Chapter: Network Programming and Management : Advanced Sockets

Threads

When a process needs something to be performed by another entity, it forks a child process and lets the child perform processing.

THREADS

When a process needs something to be performed by another entity, it forks a child process and lets the child perform processing. (similar to concurrent server program.) The problem associated with this are:

a. All descriptors are copied from parent to child thereby occupying more memory.

b. Inter process communication requires to pass information between the parent and child after each fork. Returning the information form the child to parent takes more work.

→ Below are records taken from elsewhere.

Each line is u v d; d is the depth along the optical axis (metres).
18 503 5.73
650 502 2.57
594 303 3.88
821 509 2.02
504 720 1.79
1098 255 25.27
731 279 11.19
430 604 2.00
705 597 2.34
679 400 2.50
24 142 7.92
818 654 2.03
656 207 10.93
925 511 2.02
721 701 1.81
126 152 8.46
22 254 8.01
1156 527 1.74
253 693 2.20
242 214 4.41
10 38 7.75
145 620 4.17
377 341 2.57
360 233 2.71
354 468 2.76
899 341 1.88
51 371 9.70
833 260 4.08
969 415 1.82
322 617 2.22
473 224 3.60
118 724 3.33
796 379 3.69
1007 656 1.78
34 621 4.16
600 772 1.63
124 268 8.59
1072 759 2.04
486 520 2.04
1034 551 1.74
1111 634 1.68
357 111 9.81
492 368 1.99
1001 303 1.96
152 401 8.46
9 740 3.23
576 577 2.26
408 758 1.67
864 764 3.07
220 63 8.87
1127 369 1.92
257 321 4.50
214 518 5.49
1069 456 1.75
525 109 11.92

Threads being a light weight process help to overcome these drawbacks. However, as they share the same variables – known as global variables - they need to be synchronized to avoid errors. IN addition to these variables, threads also share

• Process instructions

• Data,

• Open files

• Signal handlers and signal dispositions

• Current working directory

• User Groups Ids.

Each thread has its own thread ID, set of registers, program counter and stack pointer, stack, errno, signal mask and priority.

Basic thread functions: pthread_create function:

int ptheread_create (pthread_t) *tid, const pthread_attr_t *attr, void * (*func)

(*void), void *arg );

tid : is the thread ID whose data type is pthread_t - unsigned integer. ON successful creation of thread, its ID is returned through the pointer tid.

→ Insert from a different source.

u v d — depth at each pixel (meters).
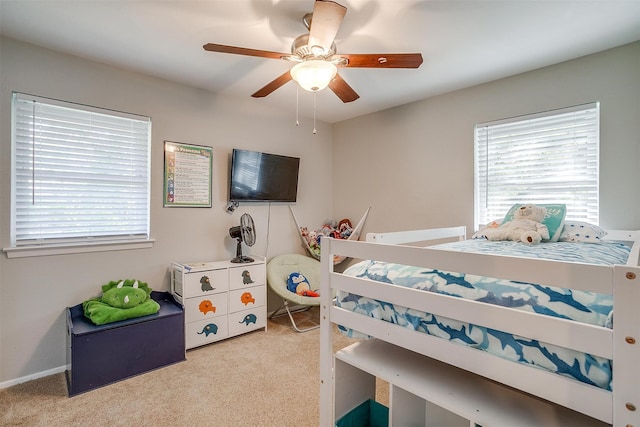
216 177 3.10
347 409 1.58
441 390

pthread_atttr_t : Each thread has a number of attributes – priority, initi8al stack size, whether is demon thread or not. If this variable is specified, it overrides the default. To accept the default, attr argument is set to null pointer.

*func : When the thread is created, a function is specified for it to execute. The thread starts by calling this function and then terminates either explicitly (by calling pthread_exit) or implicitly by letting this function to return. The address of the function is specified as the func argument. And this function is called with a single

pointer argument, arg. If multiple arguments are to be passed, the address of the structure can be passed

The function takes one argument – a generic pointer (void *) and returns a generic pointer ( void *). This lets us to pass one pointer to the thread and return one pointer.

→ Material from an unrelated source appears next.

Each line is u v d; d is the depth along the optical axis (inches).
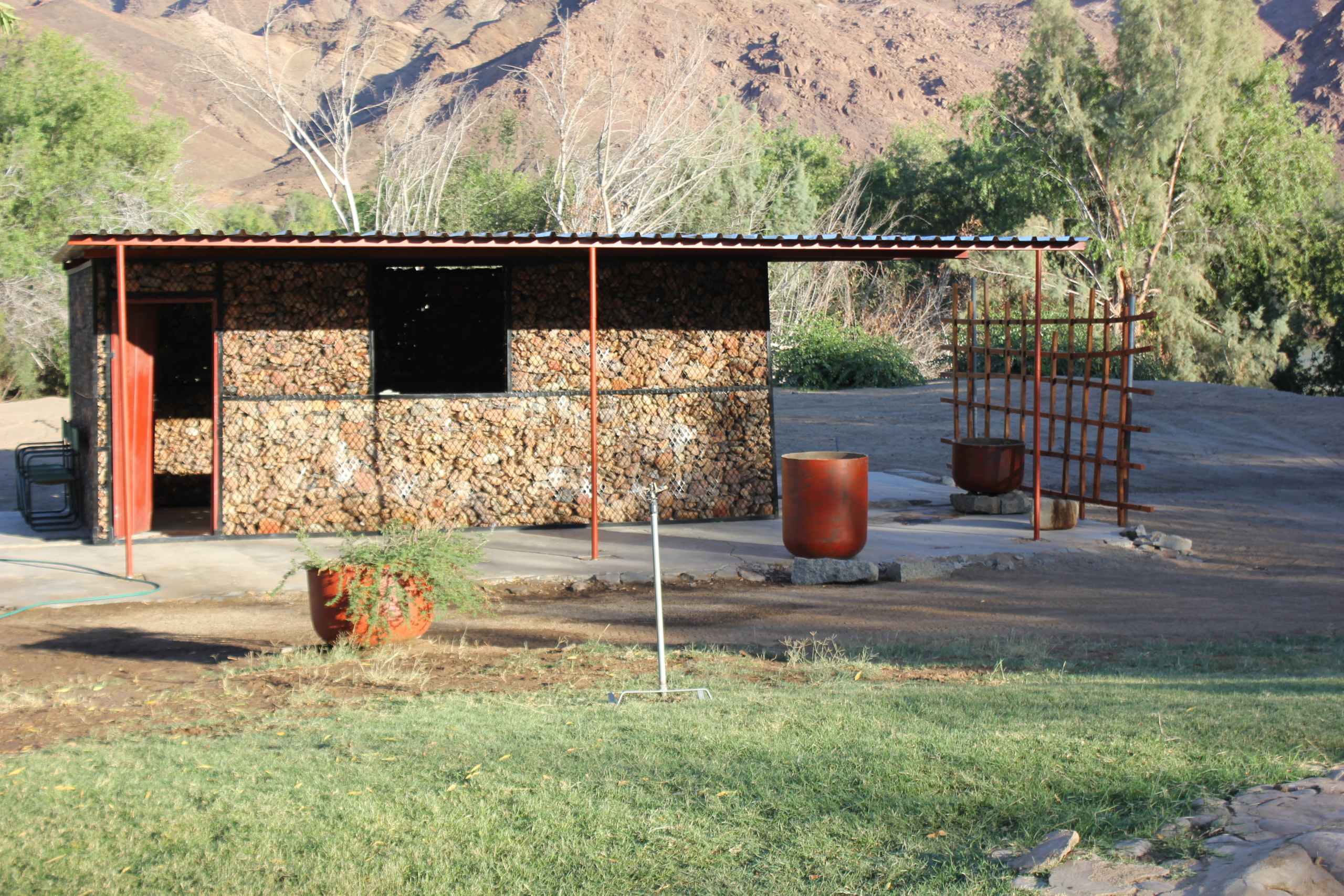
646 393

The return is normally 0 if OK or nonzero on an error

pthread_join function :

int pthread_join (pthread_t tid, void ** status )

We can wait for a given thread to terminate by calling pthread_join . We must

specify the tid of the thread that we wish to wait for. If the status pointer is non null, the return value from the thread is stored in the location pointed to by status.

pthread_self function : Each thread has an ID that identifies it within a given process. The thread ID is returned by pthread_create. This function fetches this value for itself by using this function:

pthread_t pthread_self(void);

pthread_detach function :

A thread is joinable (the default) or detached. When a joinable thread terminates, its thread ID and exit status are retained until thread calls pthread_join(). But a detached thread for example daemon thread- when it terminates all its resources are released and we cannot wait for it terminate.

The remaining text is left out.